═════ STUDY MATERIAL ═════

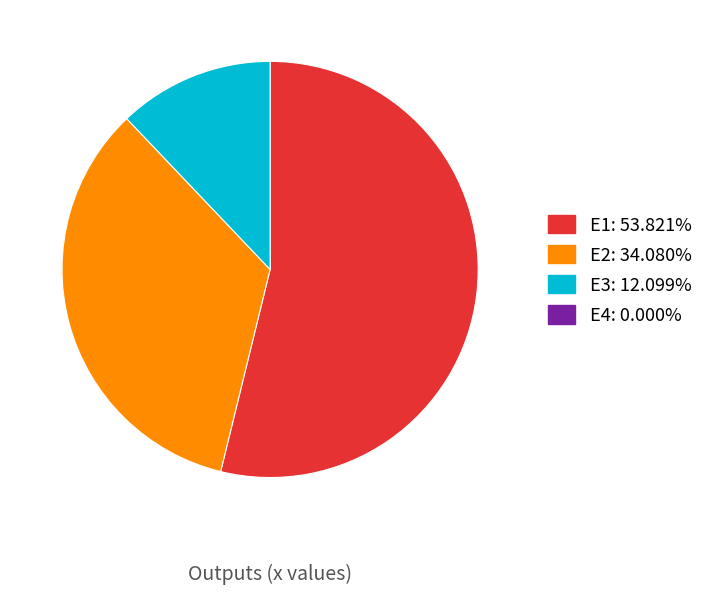

Is there a majority slice in this chart?

Yes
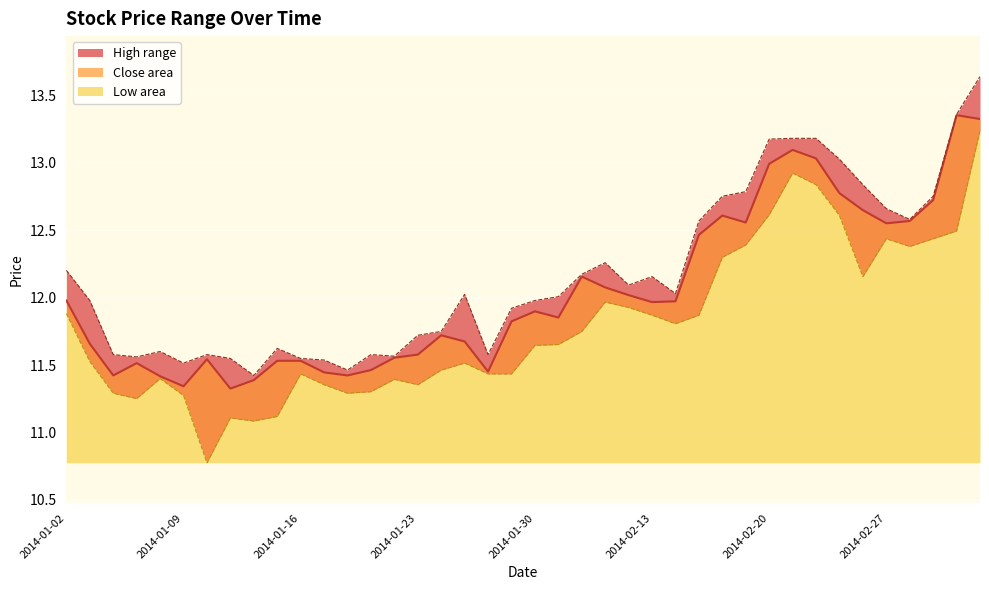

What is the label of the 24th point from the left?

2014-02-11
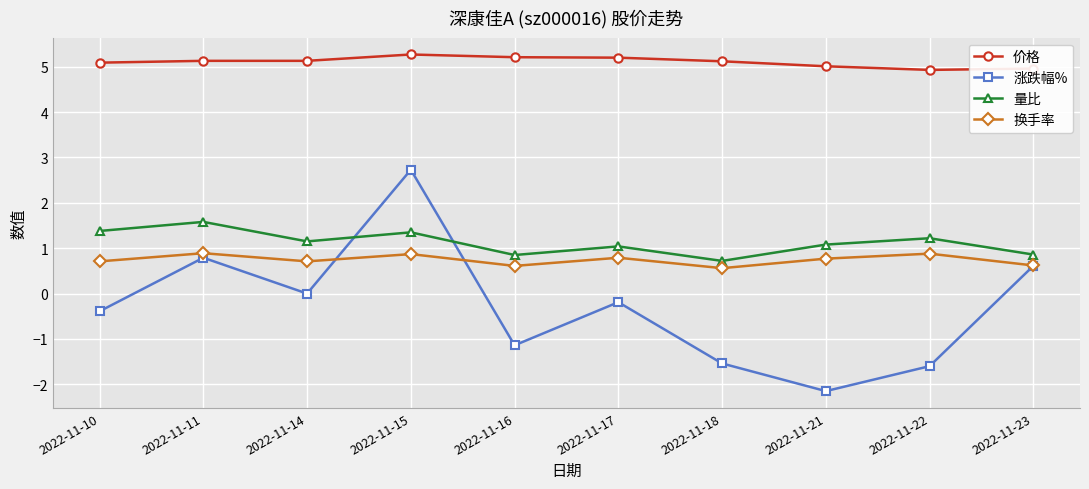

What is the value of the 涨跌幅% point at the 4th from the left?

2.7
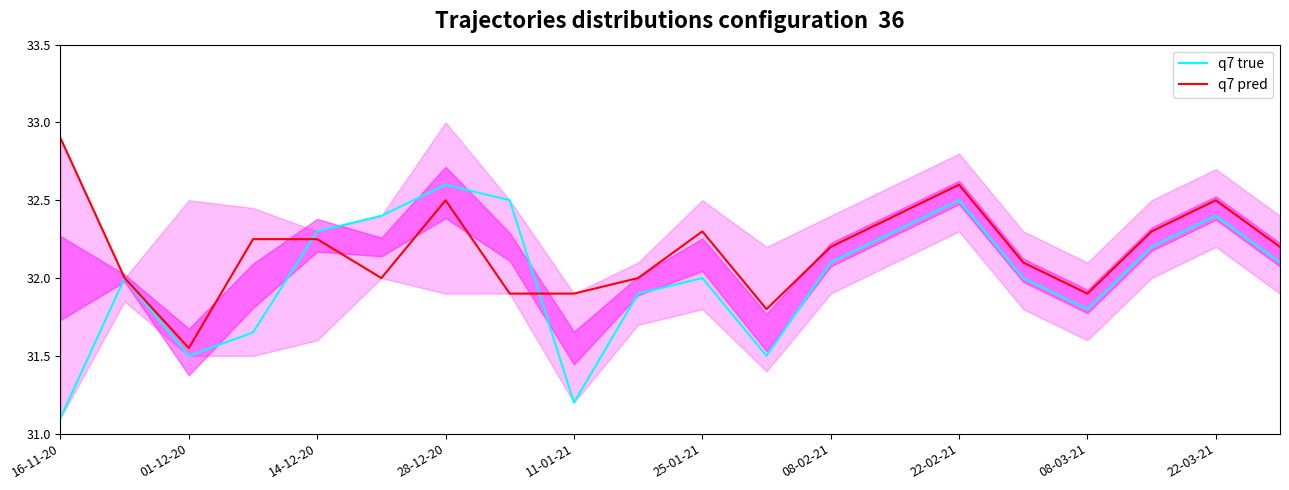

Is it true that q7 pred equals 47.5 at 22-03-21?

False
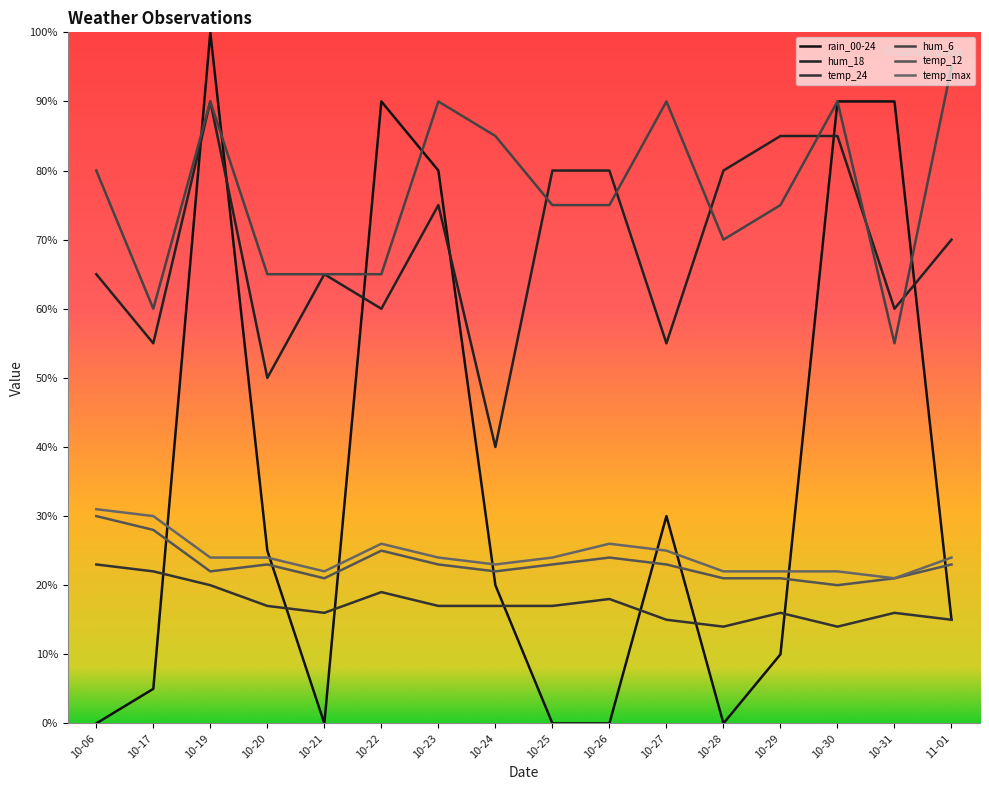

List the series in order of their peak value, lowest first.

temp_24, temp_12, temp_max, hum_18, hum_6, rain_00-24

═════

JOB ITEM. Write out all of the lines above without changing anything, and leave the pictures out.

EXERCISE RESPONSE.
Is there a majority slice in this chart?

Yes

What is the label of the 24th point from the left?

2014-02-11

What is the value of the 涨跌幅% point at the 4th from the left?

2.7

Is it true that q7 pred equals 47.5 at 22-03-21?

False

List the series in order of their peak value, lowest first.

temp_24, temp_12, temp_max, hum_18, hum_6, rain_00-24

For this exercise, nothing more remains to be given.